We observe that there exists an opportunity to further reduce model cost and lower the inference time by lowering PTE location prediction accuracy. To compensate for the reduced accuracy, instead of outputting a single PTE location, the model can produce a range of possible locations. The corresponding PTE entries can all be fetched in parallel, so the latency need not suffer as compared to a single-PTE-per-prediction design; however, fetching multiple PTEs does require additional memory bandwidth. Fortunately, prior characterizations [9, 10] of datacenter services has shown that memory bandwidth is generally underutilized, hence affording a slight increase in its usage.

In the rest of the section, we discuss various aspects of integration of learned page table indexes into modern systems.

Model Training: Training can be a time-consuming task; however, several observations make it tractable in our context. First, the structure of the neural network will be fixed at processor design time, which means that only the weights need to be determined at application runtime. Secondly, server applications typically stay up for a long time and their memory footprint is stable; thus, training time can be easily amortized over the lifetime of the application. Moreover, training does not need to happen immediately at application start-up; instead, it can occur as a background task or whenever the load on the server is idle. Until a neural network is trained, conventional radix page table walk can be used to resolve TLB misses. Finally, we note that big-memory server applications tend to allocate memory at start-up and then manage it internally [4]; hence, the frequency of re-retraining should be low.

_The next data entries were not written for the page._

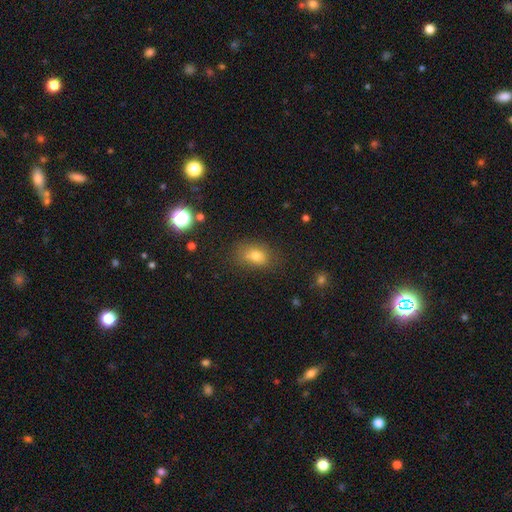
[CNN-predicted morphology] This appears to be a smooth galaxy with no disk features (72%) that is in between round and cigar-shaped (69%). Merging: none (66%).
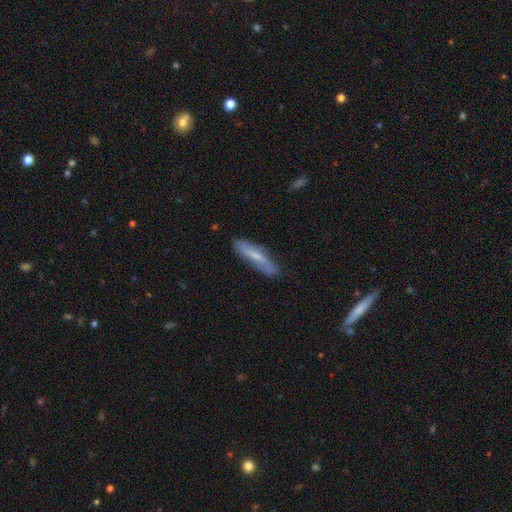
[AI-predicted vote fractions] Smooth or featured? Predicted: smooth (p=0.47). Merging? Predicted: none (p=0.82).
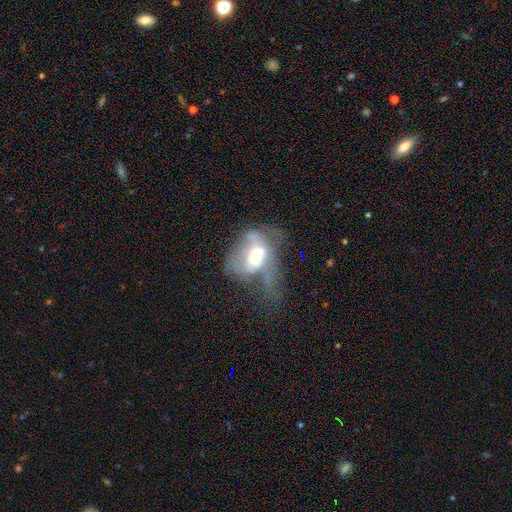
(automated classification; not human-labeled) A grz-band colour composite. It shows a featured or disk galaxy (50%). Merging: major disturbance (52%).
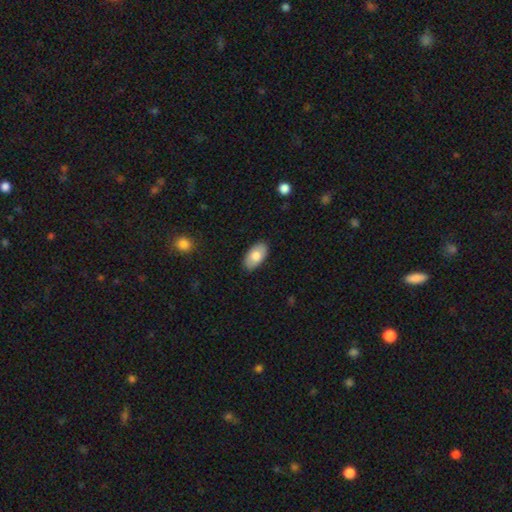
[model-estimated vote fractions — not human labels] Overall: smooth (77%). How rounded: in between (95%). Merging: none (87%).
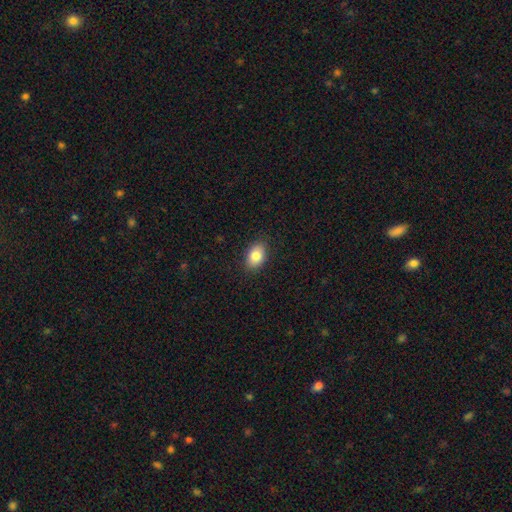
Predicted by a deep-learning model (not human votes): The model was most divided on "how rounded": in between: 84%, round: 15%, cigar-shaped: 1%. More confident: merging — none (87%); smooth or featured — smooth (83%).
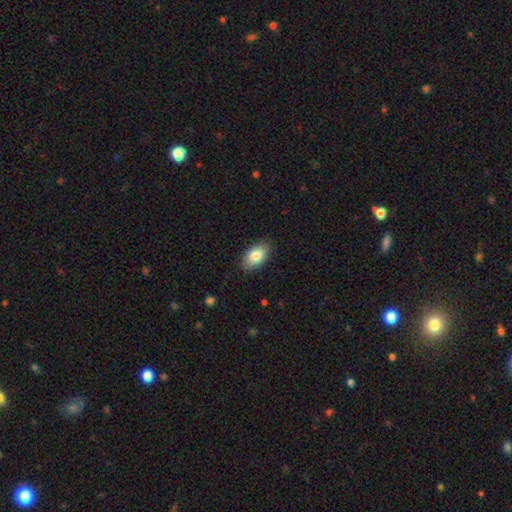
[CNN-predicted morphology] smooth-or-featured: smooth: 86% | featured or disk: 8% | star or artifact: 7%
  how-rounded: in between: 93% | round: 6% | cigar-shaped: 2%
  merging: none: 86% | minor disturbance: 11% | major disturbance: 2% | merger: 1%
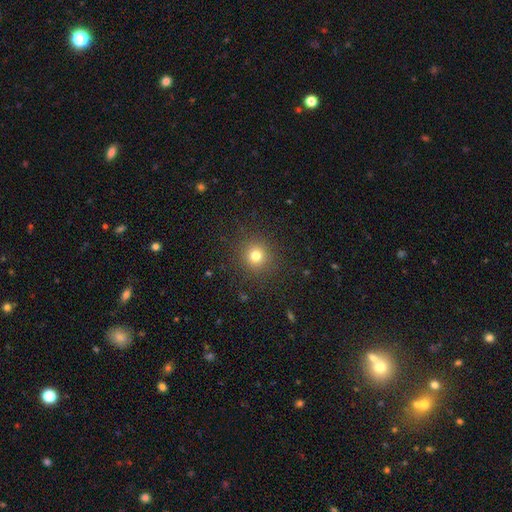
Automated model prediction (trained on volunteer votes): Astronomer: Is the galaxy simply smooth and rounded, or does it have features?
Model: smooth — 77%.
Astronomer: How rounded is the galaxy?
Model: round — 93%.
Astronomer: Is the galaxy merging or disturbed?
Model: none — 89%.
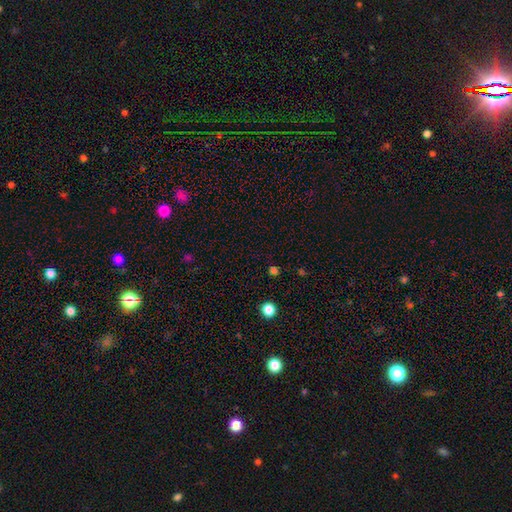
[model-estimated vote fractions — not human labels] Smooth or featured?
  - smooth: 50% *
  - star or artifact: 45%
  - featured or disk: 5%
How rounded?
  - round: 88% *
  - in between: 11%
  - cigar-shaped: 1%
Merging?
  - none: 85% *
  - minor disturbance: 7%
  - major disturbance: 4%
  - merger: 3%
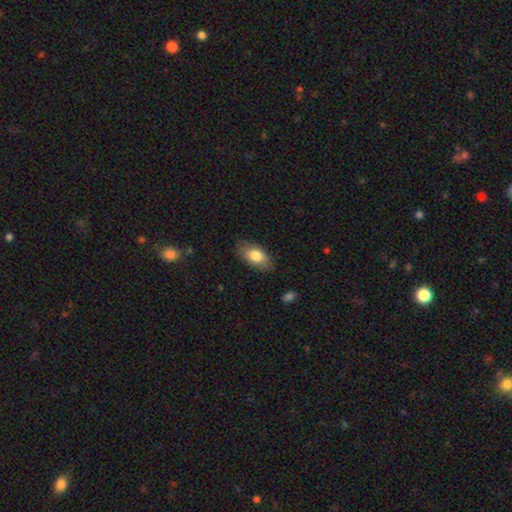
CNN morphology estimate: smooth-or-featured: smooth: 78% | featured or disk: 15% | star or artifact: 7%
  how-rounded: in between: 92% | round: 5% | cigar-shaped: 3%
  merging: none: 83% | minor disturbance: 13% | major disturbance: 3% | merger: 1%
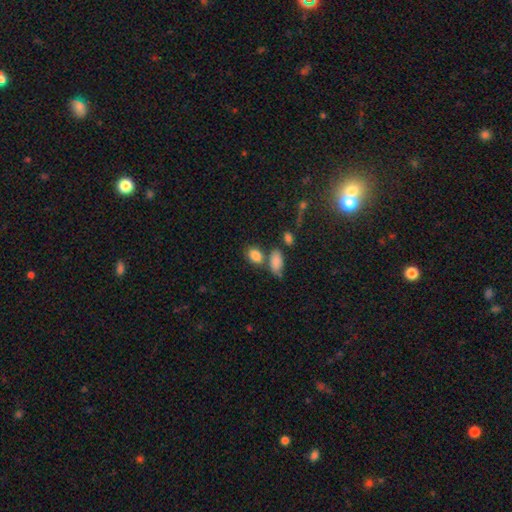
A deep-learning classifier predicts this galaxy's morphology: Overall: smooth (85%). How rounded: in between (84%). Merging: none (57%; merger 25%).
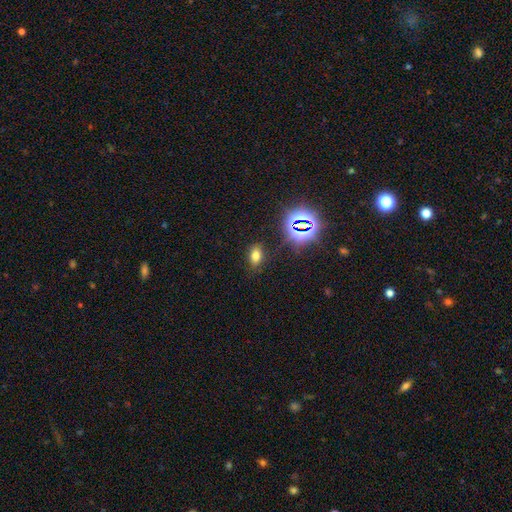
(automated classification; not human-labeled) Smooth or featured? Predicted: smooth (p=0.67). How rounded? Predicted: in between (p=0.80). Merging? Predicted: none (p=0.82).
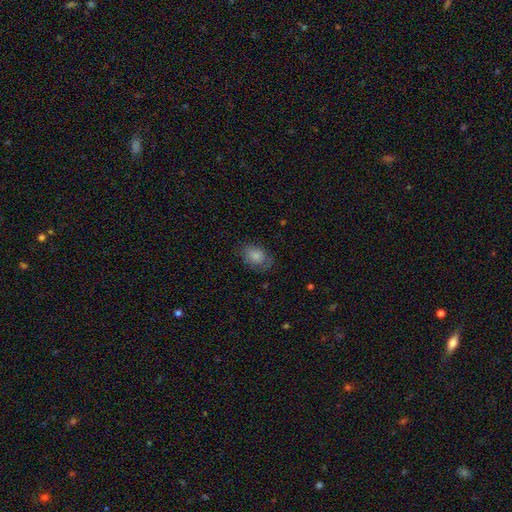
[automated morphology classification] type=smooth (79%); roundness=in between (74%); merging=none (66%).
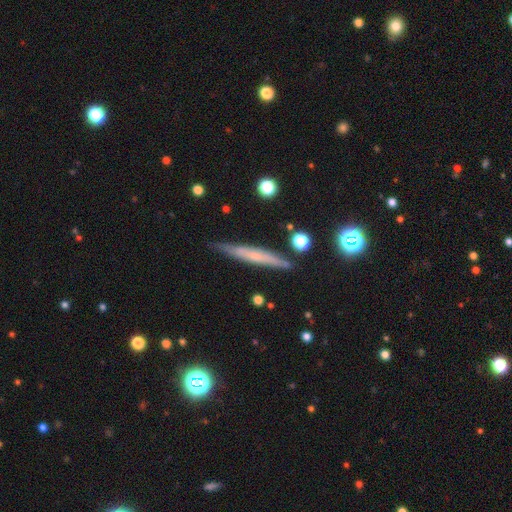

System Software Support: The neural indexer learns to approximate a monotonic function, as described by the prior work [14], which requires larger virtual addresses to correspond to PTEs located at larger physical addresses. Similarly to the memory compaction daemon (i.e., Transparent Hugepage Support [3]) already present in the Linux kernel, we propose an add-on daemon that will reorder the memory pages containing the radix page table to guarantee monotonicity. Note that application’s memory pages do not need to be reordered. Because the footprint of the page table is small and the footprint of the application memory is expected to be stable, the page table ordering cost is low and is incurred at application start-up and rarely thereafter.

Software Compatibility: A particular advantage of the neural indexer is that it preserves the existing virtual memory abstraction and page table organization.

Scalability: Because the performance overheads of address translation are likely to increase in the future with the emergence of 5-level page tables and terabyte-scale in-memory datasets, we anticipate that the benefits of the proposed neural page table indexer will be even larger than in today’s systems.

3 Quantifying the opportunity

3.1 Radix tree

To define the performance requirements for the proposed neural page table indexer design, we study the performance and locality characteristics of the conventional radix tree traversals. Contrary to the B-tree structures discussed in [14], the radix tree data structure is optimized for low latency traversals thanks to combining high fan-out intermediate nodes, up to 512 in x86 CPUs, with offset-based indexing that minimizes the number of memory accesses per walk. To further decrease radix tree traversal time, modern CPUs allow caching of the intermediate tree nodes in the on-chip cache hierarchy. In practice, radix tree traversal time highly depends on the effectiveness of the capacity-limited CPU caches that are severely pressured by the cloud applications’ growing datasets [4, 10]. For modern cloud applications with large in-memory datasets, fast private L1 and L2 caches are too small to contain Level 3 and 4 of the radix tree (Fig. 1a), whereas large LLC capacity is typically shared among many workloads running simultaneously on a modern many-core server. Since many cloud workloads are highly memory intensive and generate high pressure on the on-chip caches [9, 10], the lower levels of the radix tree get thrashed out from the cache hierarchy to slow main memory, resulting in long-latency page table walks.
To quantify the performance headroom, we develop a synthetic benchmark that applies significant TLB pressure on a modern Intel Xeon E5-2630 v4 server, featuring Ubuntu 14.04, and collect the values of the corresponding performance counters. The benchmark serially accesses a large linked list up to 100GB in size, and triggers a page walk on every pointer access. To mimic a real world deployment of a latency-critical application [22], we study the benchmark in a multi-tenant environment, i.e., colocated with a multi-threaded streaming workload, with Transparent Huge Pages mechanisms disabled to avoid the associated memory management delays [8]. In various colocation scenarios, we find that for each data access generated by the application, the page walk mechanism causes 1-2 LLC accesses and 1-2 main memory accesses that together result in 211-397 CPU cycles of latency per walk.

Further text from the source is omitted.